Au cours des dernières décennies, des découvertes fossiles nous ont offert un aperçu sans précédent de la morphologie et de la croissance osseuse des Néandertaliens. Récemment, l’étude des restes d’un individu à naître a éclairé leur développement fœtal.
Des similitudes inattendues
Mis au jour dans la grotte allemande de Sesselfelsgrotte, ces 12 fragments osseux vieux de 50 000 à 60 000 ans ont été analysés grâce à une technologie d’imagerie connue sous le nom de microtomographie. La comparaison des scans à ceux de squelettes de bébés néandertaliens trouvés en France et d’humains modernes a révélé de plus étroites similitudes avec des prématurés de la Grande-Bretagne romaine, âgés de 30 à 36 semaines au moment de leur mort.
« La microanatomie osseuse des fragments de fémur, d’humérus, de cubitus, de péroné, de trois côtes, ainsi que de la mandibule, d’une vertèbre et de l’os frontal de Sesselfelsgrotte 1 indique une structure tissulaire squelettique correspondant largement à celle du troisième et dernier trimestre de grossesse chez H. sapiens », écrivent les auteurs de la nouvelle étude, publiée dans la revue Royal Society Open Science.
S’il est évidemment compliqué de tirer des conclusions générales à partir d’un seul squelette incomplet, de telles découvertes suggèrent que la courbe de croissance de l’individu de Sesselfelsgrotte, mort autour du huitième mois de grossesse, était proche de celle des fœtus d’Homo sapiens.
Un constat intrigant à la lumière de récentes recherches, ayant montré qu’un bébé néandertalien âgé de cinq mois et demi présentait un développement osseux comparable à celui d’un humain de 14 mois.
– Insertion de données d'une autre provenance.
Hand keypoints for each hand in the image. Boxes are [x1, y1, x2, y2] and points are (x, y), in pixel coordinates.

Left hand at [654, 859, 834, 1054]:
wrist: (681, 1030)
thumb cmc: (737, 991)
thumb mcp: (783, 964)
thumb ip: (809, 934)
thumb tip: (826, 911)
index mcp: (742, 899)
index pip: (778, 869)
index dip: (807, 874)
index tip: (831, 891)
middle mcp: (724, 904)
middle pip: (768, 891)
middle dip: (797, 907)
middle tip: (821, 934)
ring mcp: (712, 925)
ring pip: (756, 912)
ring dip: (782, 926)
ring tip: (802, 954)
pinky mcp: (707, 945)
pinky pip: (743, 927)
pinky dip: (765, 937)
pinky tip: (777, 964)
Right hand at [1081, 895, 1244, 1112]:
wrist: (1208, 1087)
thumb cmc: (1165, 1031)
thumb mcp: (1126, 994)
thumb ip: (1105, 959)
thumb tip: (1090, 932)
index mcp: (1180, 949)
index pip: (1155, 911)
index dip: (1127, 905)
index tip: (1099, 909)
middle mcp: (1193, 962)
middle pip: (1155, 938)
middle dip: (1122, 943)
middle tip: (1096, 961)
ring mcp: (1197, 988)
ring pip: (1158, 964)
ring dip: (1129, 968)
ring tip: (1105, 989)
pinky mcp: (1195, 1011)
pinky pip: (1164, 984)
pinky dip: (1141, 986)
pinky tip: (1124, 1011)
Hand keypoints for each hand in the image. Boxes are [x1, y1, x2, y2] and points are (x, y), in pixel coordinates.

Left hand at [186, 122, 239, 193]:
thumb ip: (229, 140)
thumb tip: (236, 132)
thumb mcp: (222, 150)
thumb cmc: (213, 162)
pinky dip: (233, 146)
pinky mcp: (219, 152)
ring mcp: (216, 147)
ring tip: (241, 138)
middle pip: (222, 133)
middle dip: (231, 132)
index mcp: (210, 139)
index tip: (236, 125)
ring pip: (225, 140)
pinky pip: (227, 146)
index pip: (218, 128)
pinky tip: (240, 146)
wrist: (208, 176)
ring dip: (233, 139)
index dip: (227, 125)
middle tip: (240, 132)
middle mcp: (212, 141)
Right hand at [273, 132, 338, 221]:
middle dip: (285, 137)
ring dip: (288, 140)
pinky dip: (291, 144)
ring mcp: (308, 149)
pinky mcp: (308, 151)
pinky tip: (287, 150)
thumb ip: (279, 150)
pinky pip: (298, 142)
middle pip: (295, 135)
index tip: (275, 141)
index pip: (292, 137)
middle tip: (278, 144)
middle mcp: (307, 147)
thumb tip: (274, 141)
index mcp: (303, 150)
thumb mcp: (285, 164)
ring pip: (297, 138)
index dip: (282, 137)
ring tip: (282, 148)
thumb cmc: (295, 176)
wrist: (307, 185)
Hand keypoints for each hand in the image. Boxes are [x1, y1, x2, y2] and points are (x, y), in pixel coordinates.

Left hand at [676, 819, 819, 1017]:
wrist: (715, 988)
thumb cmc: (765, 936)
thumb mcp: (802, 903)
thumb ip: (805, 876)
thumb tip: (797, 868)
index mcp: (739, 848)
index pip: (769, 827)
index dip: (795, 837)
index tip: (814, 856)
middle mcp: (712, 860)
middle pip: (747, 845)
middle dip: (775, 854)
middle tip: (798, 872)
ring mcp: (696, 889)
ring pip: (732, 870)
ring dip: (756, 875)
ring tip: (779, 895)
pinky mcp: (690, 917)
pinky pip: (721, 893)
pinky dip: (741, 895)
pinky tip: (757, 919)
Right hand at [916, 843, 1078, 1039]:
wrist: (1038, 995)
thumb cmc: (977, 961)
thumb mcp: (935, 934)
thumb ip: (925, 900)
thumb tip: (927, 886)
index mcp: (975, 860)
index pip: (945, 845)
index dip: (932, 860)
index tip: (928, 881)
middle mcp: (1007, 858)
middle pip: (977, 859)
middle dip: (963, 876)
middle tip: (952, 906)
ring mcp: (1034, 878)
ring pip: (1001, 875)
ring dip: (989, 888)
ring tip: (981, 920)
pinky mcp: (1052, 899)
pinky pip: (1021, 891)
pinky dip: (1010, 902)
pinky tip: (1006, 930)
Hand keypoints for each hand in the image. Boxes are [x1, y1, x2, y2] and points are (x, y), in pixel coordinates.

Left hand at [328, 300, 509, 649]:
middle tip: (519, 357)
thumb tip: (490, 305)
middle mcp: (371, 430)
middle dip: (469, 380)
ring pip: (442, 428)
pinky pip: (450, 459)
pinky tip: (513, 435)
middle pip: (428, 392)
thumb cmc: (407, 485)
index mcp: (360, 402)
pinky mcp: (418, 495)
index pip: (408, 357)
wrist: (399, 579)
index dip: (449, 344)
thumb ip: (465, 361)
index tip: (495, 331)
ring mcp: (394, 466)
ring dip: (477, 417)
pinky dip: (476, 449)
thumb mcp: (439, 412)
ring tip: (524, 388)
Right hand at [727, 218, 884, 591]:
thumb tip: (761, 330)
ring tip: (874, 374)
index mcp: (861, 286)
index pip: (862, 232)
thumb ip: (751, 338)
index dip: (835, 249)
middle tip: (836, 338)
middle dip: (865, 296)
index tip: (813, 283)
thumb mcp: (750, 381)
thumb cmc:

Selon les chercheurs, ce « boom » post-natal pourrait avoir constitué une adaptation aux conditions environnementales glaciales auxquelles étaient exposées les populations néandertaliennes d’Eurasie.

Maladie osseuse métabolique
L’examen de la structure des dents de deux très jeunes néandertaliens mises au jour à Sesselfelsgrotte suggère également une importante carence en vitamine D.
« L’observation d’une dentine interglobulaire, résultant d’une mauvaise minéralisation et souvent observée chez les enfants souffrant de rachitisme, constitue la preuve la plus ancienne d’une maladie osseuse métabolique chez un humain non anatomiquement moderne », conclut l’équipe.
Il y a quelques années, des chercheurs avaient identifié le premier cas d’arthrose de la main chez Néandertal.